The Grilled Cheese Sandwich at The Monterey, however, was purely an adult pleasure: stacked and tall, toasty and dripping with cheese and inviting you to smash your face in. This we didn’t do, as the sandwich was served to a party at a nearby table.
At Nosh, the casual eatery on the floor below Silo on Austin Highway, the list of salads mentions only ingredients. No preening adjectives; no overwrought verbs. It slips into pretension only once, and even this is with a sort of on-purpose silliness, with “Grilled Flatbread; Chef Robert’s daily gastronomical creation.” At least “Chef” has a name attached to it.
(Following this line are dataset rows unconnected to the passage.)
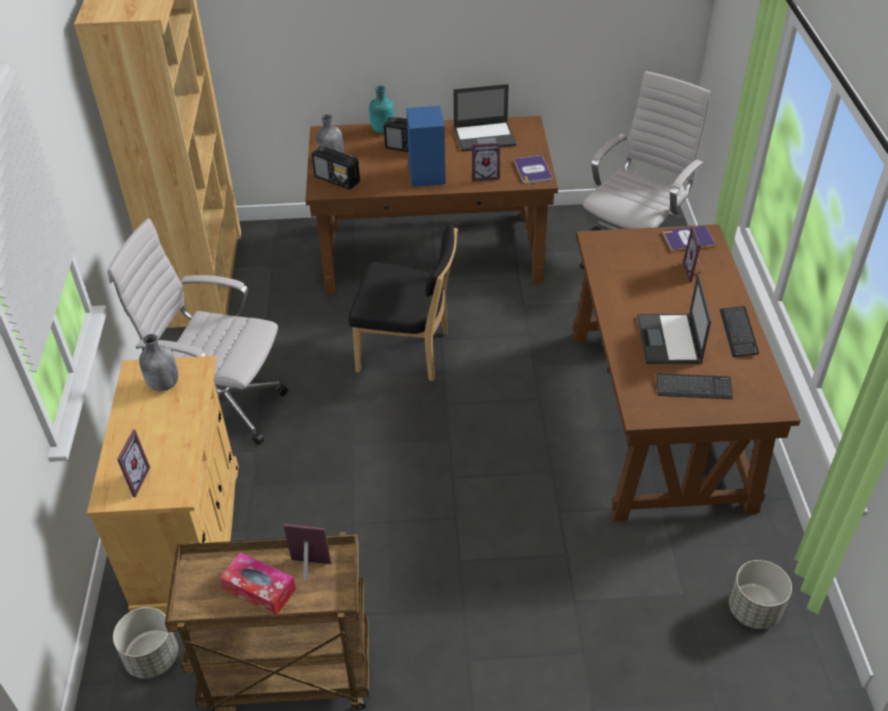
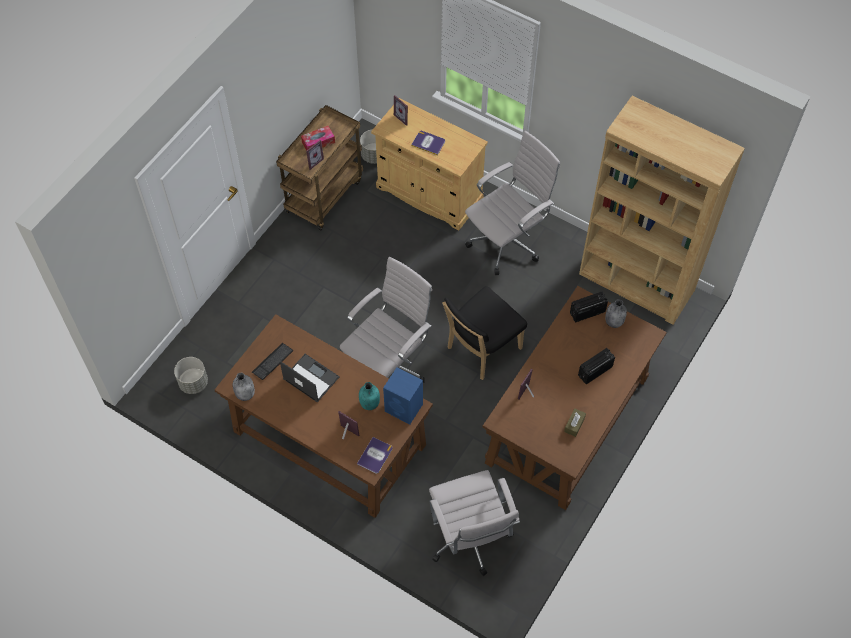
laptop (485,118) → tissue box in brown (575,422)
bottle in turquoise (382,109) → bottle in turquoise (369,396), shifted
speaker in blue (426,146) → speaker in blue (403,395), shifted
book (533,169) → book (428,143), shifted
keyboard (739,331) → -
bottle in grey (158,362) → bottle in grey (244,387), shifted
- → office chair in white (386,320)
At one of San Antonio’s havens of fine-dining, The Sandbar, the menu just puts it out there: “Salmon Sandwich.” “Fish and Chips.” “Angus Burger.” If you’re into oysters, your server will tell you where they are from and will also tell you about the specials not on the menu. This latter usually comes with a flourish, because you never know what brilliant touch chef Chris Carlson has planned for the day. It could be a deep-fried poached egg, for example, which is an item, with or without deep frying, that will divide some diners.
And wouldn’t all of us prefer a pleasant surprise rather than an embarrassing disappointment? This is why I welcome any trend that gives well-prepared food a chance to shine in its own right. Elegant in its apparent simplicity, even if the chef and staff spent hours on its creation, then announced with elegant simplicity on the menu, as well.